3 A.M.: Между книгами «Святая Рахиль» и «Прошедшее время» (Perfect Tense) довольно большой перерыв.

М.Б.: Я не собирался писать что-то еще. «Прошедшее время» теперь официально мое любимое произведение среди всего, сделанного мной. Как ни странно, но и критики его оценили как лучшее. Только пара человек в мейнстримовской журналистике написали, что это на самом деле не сатира на офисную жизнь, а что-то другое.

3 A.M.: Итак, вы не собираетесь больше ничего писать? Куда же теперь отправится писатель Брейсвелл? Обратно в журналистику?

М.Б.: Не знаю.

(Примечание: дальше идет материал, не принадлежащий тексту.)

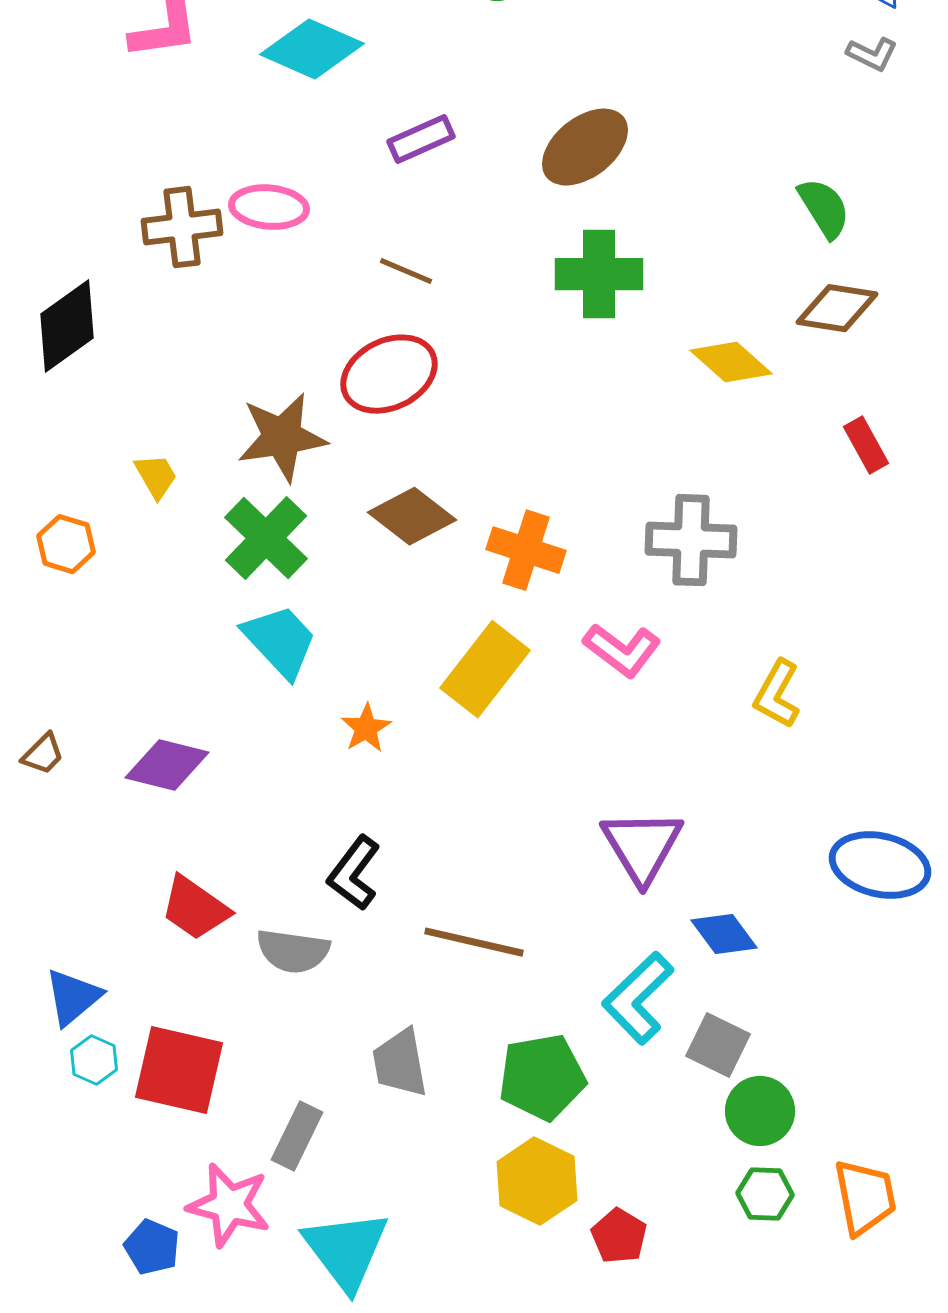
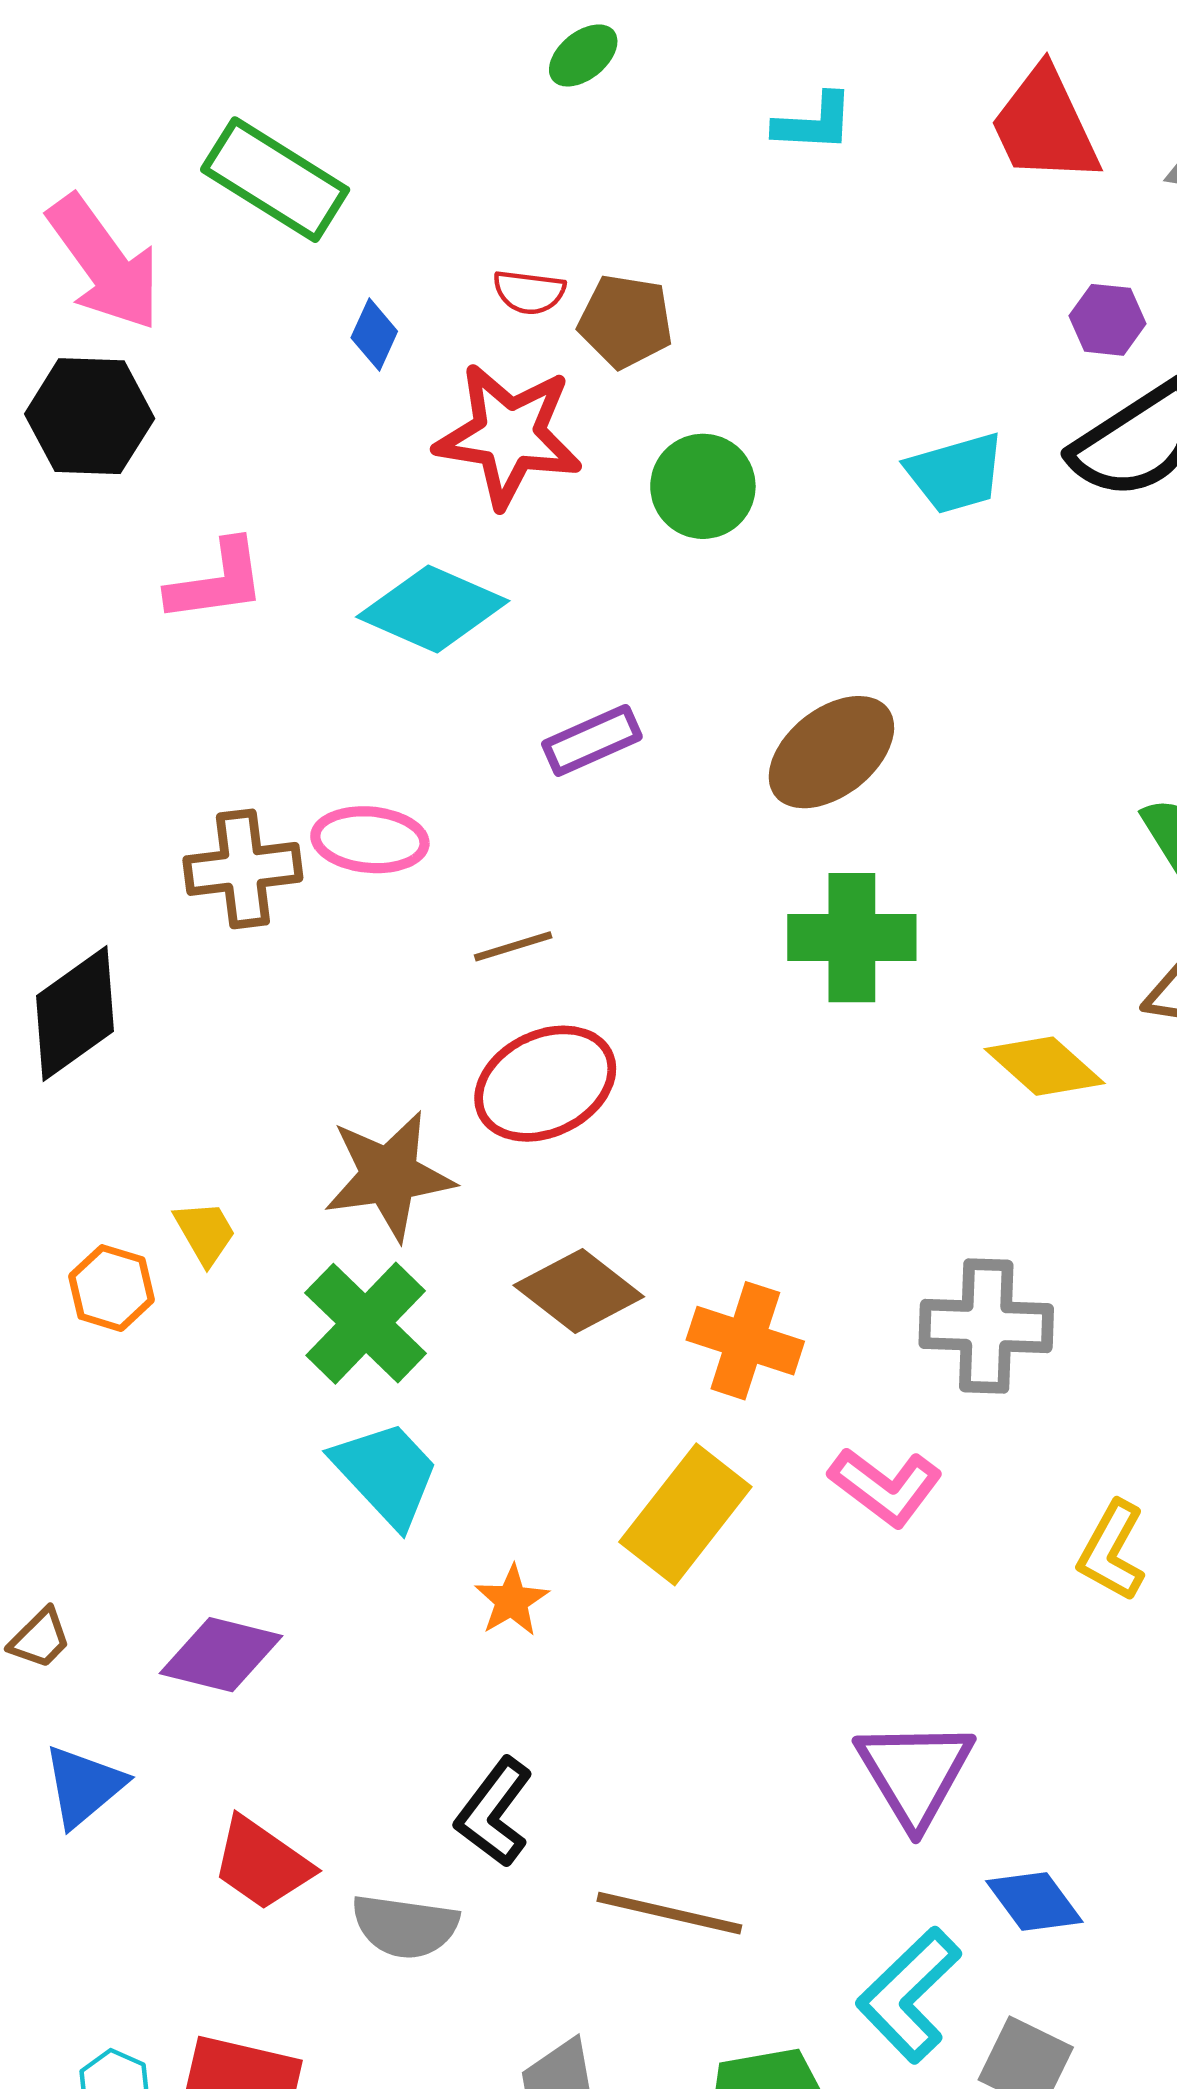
brown line: (406, 271) -> (513, 946), moved, turned -40
orange hexagon: (66, 544) -> (111, 1288), moved
blue triangle: (73, 997) -> (84, 1786), moved

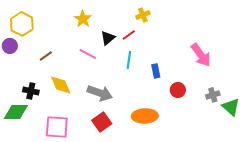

В настоящее время я подбираю тексты, опубликованные между 1989 и 1999, и делаю к ним комментарии размером примерно в 40 000 слов. Интересно, что комментарии действительно становятся нон-фикшн, о чем я говорил в «Прошедшем времени». Думаю, из этого получится очень последовательный взгляд на конкретную эпоху, настолько пораженную ненавистью и самоосмыслением, насколько это вообще возможно. Все больше я чувствую, что прихожу к тому, с чего мы начинали, – к тем осцилляциям между пригородами и центром. Помню, как Кэти Акер говорила – думаю, это было в 1985-м, – что есть две культуры и все мы жаждем инструкций. Она сказала, что пожар начался. Она права. Очень хотелось бы знать, что будет с Акер, с ее наследием.

3 A.M.: Вы с ней общаетесь? Она однажды ударила меня на каком-то вашем выступлении.

М.Б.: Уверен, она была в состоянии аффекта. Я перестал следить за ее работами после «Дон-Кихота» (Don Quixote). Видел ее то там, то здесь.